**EXERCISE REQUIREMENTS**
The answer must be the full listing, restated word for word.

**EXERCISE MATERIAL**

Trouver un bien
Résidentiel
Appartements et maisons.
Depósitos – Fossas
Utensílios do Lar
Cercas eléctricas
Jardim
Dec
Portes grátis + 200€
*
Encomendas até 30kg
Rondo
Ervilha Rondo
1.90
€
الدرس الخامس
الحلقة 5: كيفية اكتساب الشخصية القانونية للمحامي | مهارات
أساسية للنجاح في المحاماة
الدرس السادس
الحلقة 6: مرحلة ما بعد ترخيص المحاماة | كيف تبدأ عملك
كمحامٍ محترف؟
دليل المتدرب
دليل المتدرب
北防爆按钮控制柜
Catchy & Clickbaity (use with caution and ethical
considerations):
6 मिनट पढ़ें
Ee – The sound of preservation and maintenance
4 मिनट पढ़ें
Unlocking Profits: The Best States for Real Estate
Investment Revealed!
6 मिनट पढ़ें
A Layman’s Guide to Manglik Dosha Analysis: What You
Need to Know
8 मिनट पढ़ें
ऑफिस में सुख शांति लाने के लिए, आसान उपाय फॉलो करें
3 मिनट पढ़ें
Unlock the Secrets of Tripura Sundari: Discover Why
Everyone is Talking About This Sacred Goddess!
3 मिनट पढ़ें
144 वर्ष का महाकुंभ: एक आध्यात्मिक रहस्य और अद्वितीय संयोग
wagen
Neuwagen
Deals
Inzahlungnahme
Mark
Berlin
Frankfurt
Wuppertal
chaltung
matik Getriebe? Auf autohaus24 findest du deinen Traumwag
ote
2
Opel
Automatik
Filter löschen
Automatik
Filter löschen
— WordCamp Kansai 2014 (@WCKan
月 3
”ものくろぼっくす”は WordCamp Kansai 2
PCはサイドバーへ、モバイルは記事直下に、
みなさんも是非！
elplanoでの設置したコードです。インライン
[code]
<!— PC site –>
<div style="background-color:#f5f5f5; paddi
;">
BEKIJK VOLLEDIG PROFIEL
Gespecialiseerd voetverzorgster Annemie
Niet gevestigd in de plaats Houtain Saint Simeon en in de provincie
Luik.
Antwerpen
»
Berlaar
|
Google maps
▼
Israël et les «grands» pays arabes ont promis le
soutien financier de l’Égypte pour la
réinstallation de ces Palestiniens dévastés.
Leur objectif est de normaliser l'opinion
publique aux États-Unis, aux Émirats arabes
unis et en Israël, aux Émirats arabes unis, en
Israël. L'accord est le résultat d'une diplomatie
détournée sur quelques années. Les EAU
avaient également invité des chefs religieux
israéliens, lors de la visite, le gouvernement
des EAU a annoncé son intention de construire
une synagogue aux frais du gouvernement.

**EXERCISE SOLUTION**
Trouver un bien
Résidentiel
Appartements et maisons.
Depósitos – Fossas
Utensílios do Lar
Cercas eléctricas
Jardim
Dec
Portes grátis + 200€
*
Encomendas até 30kg
Rondo
Ervilha Rondo
1.90
€
الدرس الخامس
الحلقة 5: كيفية اكتساب الشخصية القانونية للمحامي | مهارات
أساسية للنجاح في المحاماة
الدرس السادس
الحلقة 6: مرحلة ما بعد ترخيص المحاماة | كيف تبدأ عملك
كمحامٍ محترف؟
دليل المتدرب
دليل المتدرب
北防爆按钮控制柜
Catchy & Clickbaity (use with caution and ethical
considerations):
6 मिनट पढ़ें
Ee – The sound of preservation and maintenance
4 मिनट पढ़ें
Unlocking Profits: The Best States for Real Estate
Investment Revealed!
6 मिनट पढ़ें
A Layman’s Guide to Manglik Dosha Analysis: What You
Need to Know
8 मिनट पढ़ें
ऑफिस में सुख शांति लाने के लिए, आसान उपाय फॉलो करें
3 मिनट पढ़ें
Unlock the Secrets of Tripura Sundari: Discover Why
Everyone is Talking About This Sacred Goddess!
3 मिनट पढ़ें
144 वर्ष का महाकुंभ: एक आध्यात्मिक रहस्य और अद्वितीय संयोग
wagen
Neuwagen
Deals
Inzahlungnahme
Mark
Berlin
Frankfurt
Wuppertal
chaltung
matik Getriebe? Auf autohaus24 findest du deinen Traumwag
ote
2
Opel
Automatik
Filter löschen
Automatik
Filter löschen
— WordCamp Kansai 2014 (@WCKan
月 3
”ものくろぼっくす”は WordCamp Kansai 2
PCはサイドバーへ、モバイルは記事直下に、
みなさんも是非！
elplanoでの設置したコードです。インライン
[code]
<!— PC site –>
<div style="background-color:#f5f5f5; paddi
;">
BEKIJK VOLLEDIG PROFIEL
Gespecialiseerd voetverzorgster Annemie
Niet gevestigd in de plaats Houtain Saint Simeon en in de provincie
Luik.
Antwerpen
»
Berlaar
|
Google maps
▼
Israël et les «grands» pays arabes ont promis le
soutien financier de l’Égypte pour la
réinstallation de ces Palestiniens dévastés.
Leur objectif est de normaliser l'opinion
publique aux États-Unis, aux Émirats arabes
unis et en Israël, aux Émirats arabes unis, en
Israël. L'accord est le résultat d'une diplomatie
détournée sur quelques années. Les EAU
avaient également invité des chefs religieux
israéliens, lors de la visite, le gouvernement
des EAU a annoncé son intention de construire
une synagogue aux frais du gouvernement.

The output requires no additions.